Content starts
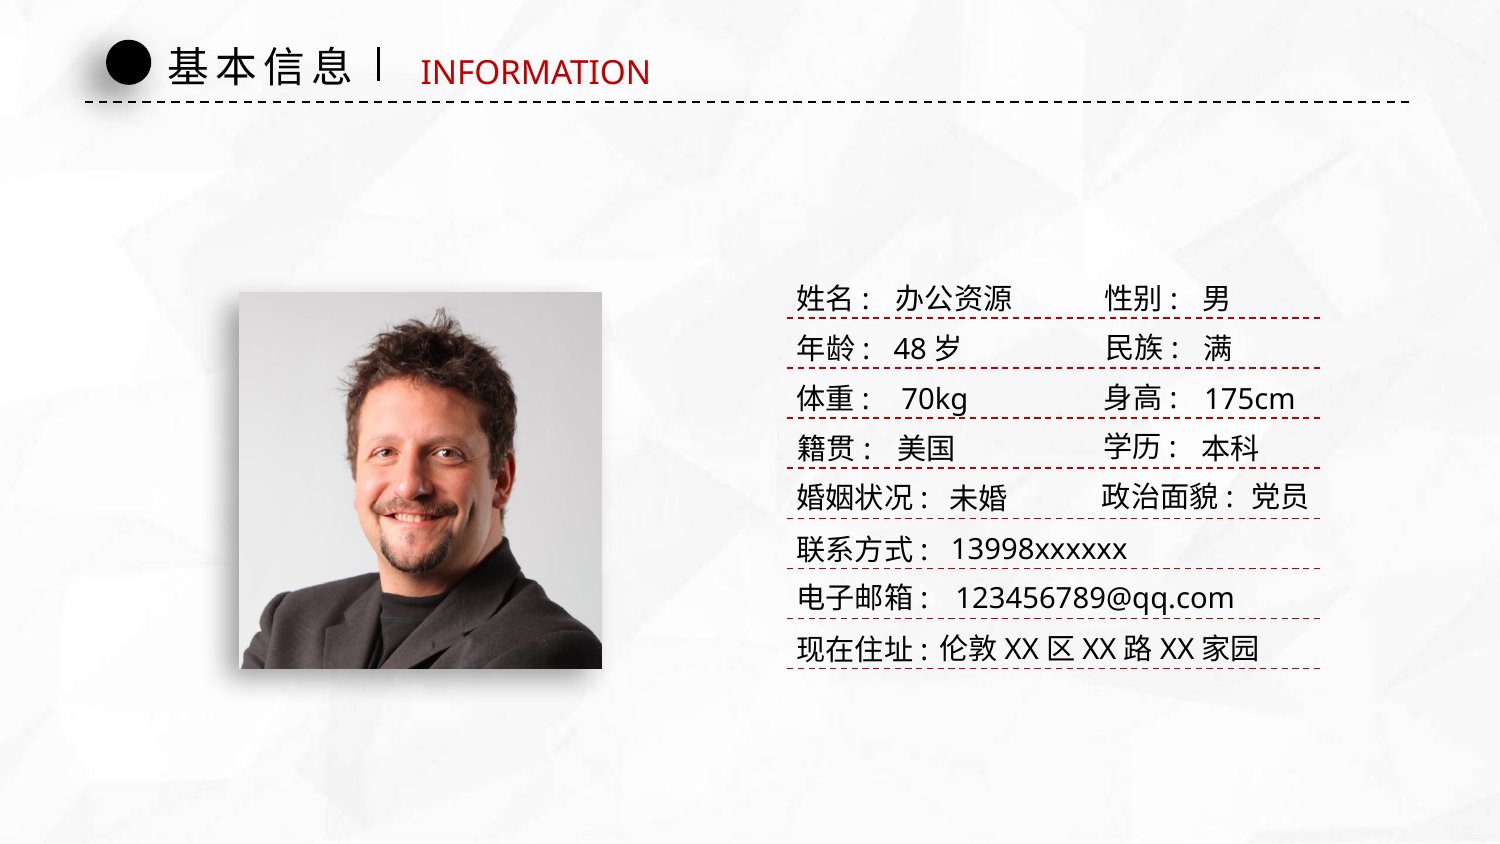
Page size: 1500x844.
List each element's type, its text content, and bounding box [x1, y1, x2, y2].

text_box 籍贯: [783, 423, 882, 470]
text_box 美国 [882, 426, 971, 467]
text_box 未婚 [934, 476, 1023, 517]
text_box 70kg [886, 376, 984, 417]
text_box 党员 [1236, 471, 1325, 521]
text_box 姓名: [781, 273, 880, 323]
text_box 婚姻状况: [781, 471, 934, 522]
text_box 伦敦XX区XX路XX家园 [924, 626, 1275, 667]
text_box 民族: [1090, 326, 1188, 367]
text_box 体重: [781, 372, 885, 423]
text_box 123456789@qq.com [940, 576, 1251, 617]
text_box 满 [1188, 326, 1248, 367]
text_box 政治面貌: [1087, 476, 1236, 517]
text_box [104, 37, 153, 87]
text_box INFORMATION [405, 43, 667, 99]
text_box 现在住址: [781, 623, 924, 674]
text_box 48岁 [878, 326, 978, 367]
text_box 本科 [1186, 426, 1275, 467]
text_box 电子邮箱: [781, 572, 940, 623]
text_box 联系方式: [781, 523, 936, 572]
text_box 175cm [1189, 376, 1311, 417]
text_box 办公资源 [880, 273, 1028, 317]
text_box 性别: [1089, 272, 1187, 317]
text_box 学历: [1088, 426, 1186, 467]
text_box 基本信息 [153, 33, 369, 99]
text_box 13998xxxxxx [936, 526, 1143, 567]
text_box 身高: [1089, 376, 1189, 417]
text_box 男 [1187, 272, 1247, 317]
picture [0, 0, 1500, 844]
text_box 年龄: [782, 322, 878, 372]
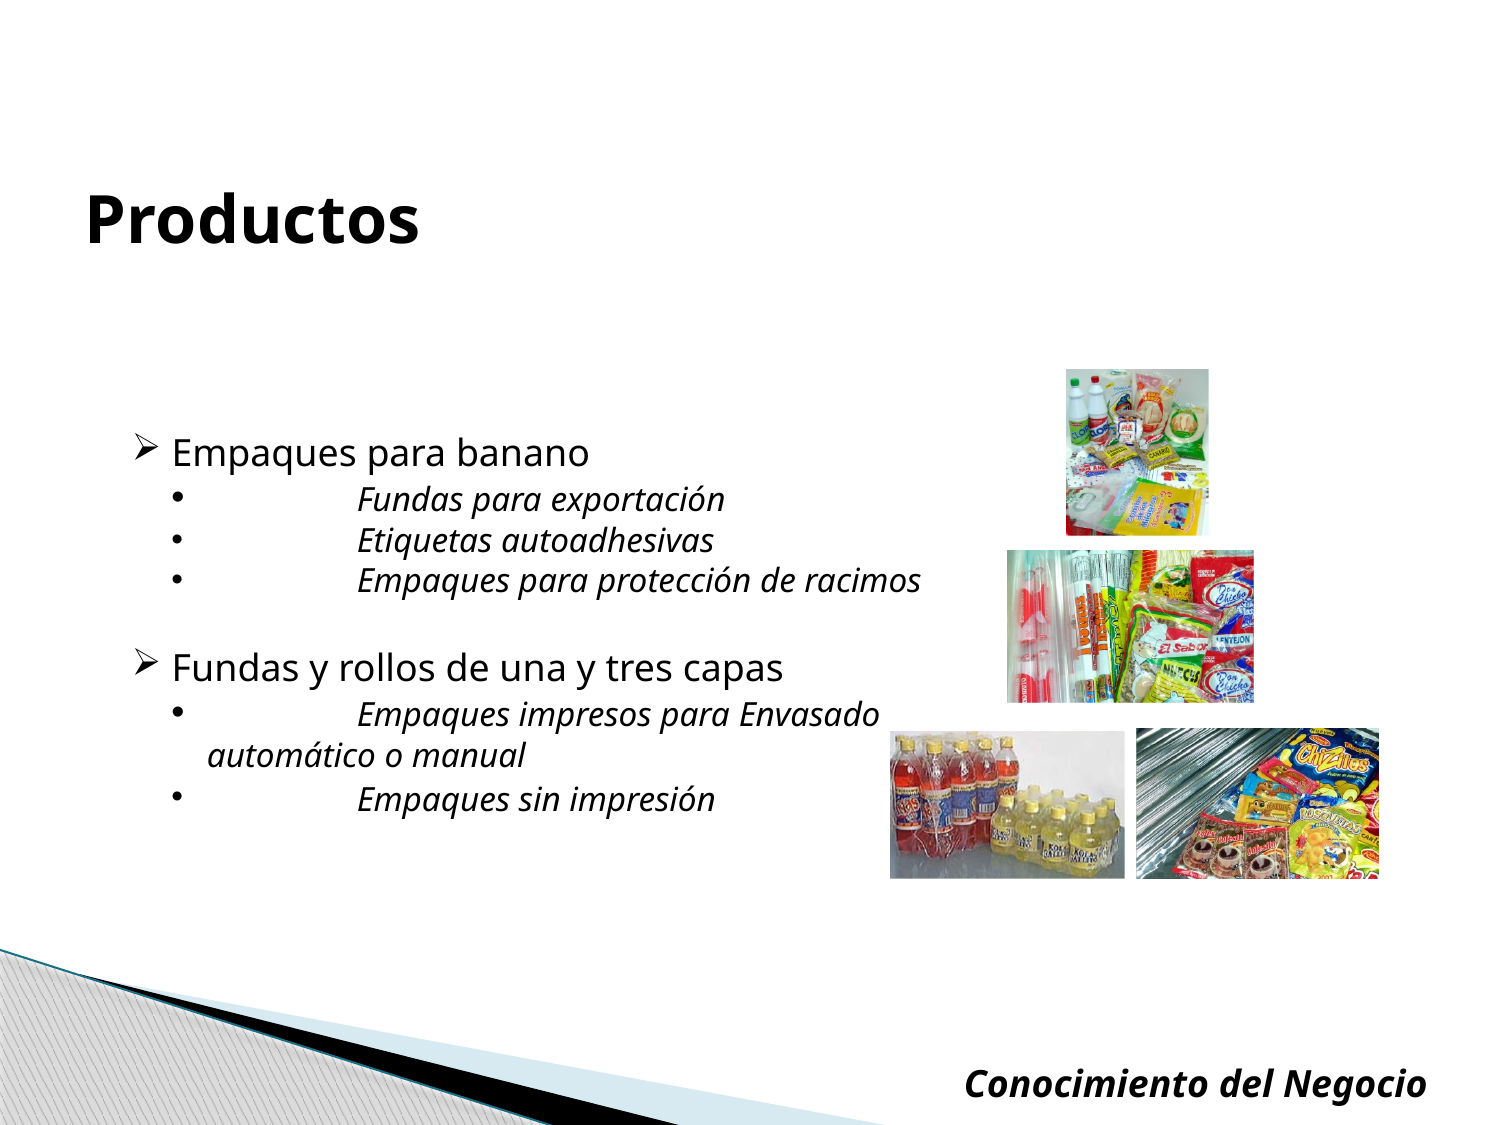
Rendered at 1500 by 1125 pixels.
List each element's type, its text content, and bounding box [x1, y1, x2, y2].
Content ends
## [What is expected]
Set down the lines of the records above exactly, apart from the pictures.

## [Answer]
Page size: 1500x844.
List each element's type, its text content, and bounding box [x1, y1, x2, y2].

text_box 籍贯: [783, 423, 882, 470]
text_box 美国 [882, 426, 971, 467]
text_box 未婚 [934, 476, 1023, 517]
text_box 70kg [886, 376, 984, 417]
text_box 党员 [1236, 471, 1325, 521]
text_box 姓名: [781, 273, 880, 323]
text_box 婚姻状况: [781, 471, 934, 522]
text_box 伦敦XX区XX路XX家园 [924, 626, 1275, 667]
text_box 民族: [1090, 326, 1188, 367]
text_box 体重: [781, 372, 885, 423]
text_box 123456789@qq.com [940, 576, 1251, 617]
text_box 满 [1188, 326, 1248, 367]
text_box 政治面貌: [1087, 476, 1236, 517]
text_box [104, 37, 153, 87]
text_box INFORMATION [405, 43, 667, 99]
text_box 现在住址: [781, 623, 924, 674]
text_box 48岁 [878, 326, 978, 367]
text_box 本科 [1186, 426, 1275, 467]
text_box 电子邮箱: [781, 572, 940, 623]
text_box 联系方式: [781, 523, 936, 572]
text_box 175cm [1189, 376, 1311, 417]
text_box 办公资源 [880, 273, 1028, 317]
text_box 性别: [1089, 272, 1187, 317]
text_box 学历: [1088, 426, 1186, 467]
text_box 基本信息 [153, 33, 369, 99]
text_box 13998xxxxxx [936, 526, 1143, 567]
text_box 身高: [1089, 376, 1189, 417]
text_box 男 [1187, 272, 1247, 317]
picture [0, 0, 1500, 844]
text_box 年龄: [782, 322, 878, 372]
Rendered at 1500 by 1125 pixels.
List each element's type, its text content, and bounding box [x1, y1, x2, y2].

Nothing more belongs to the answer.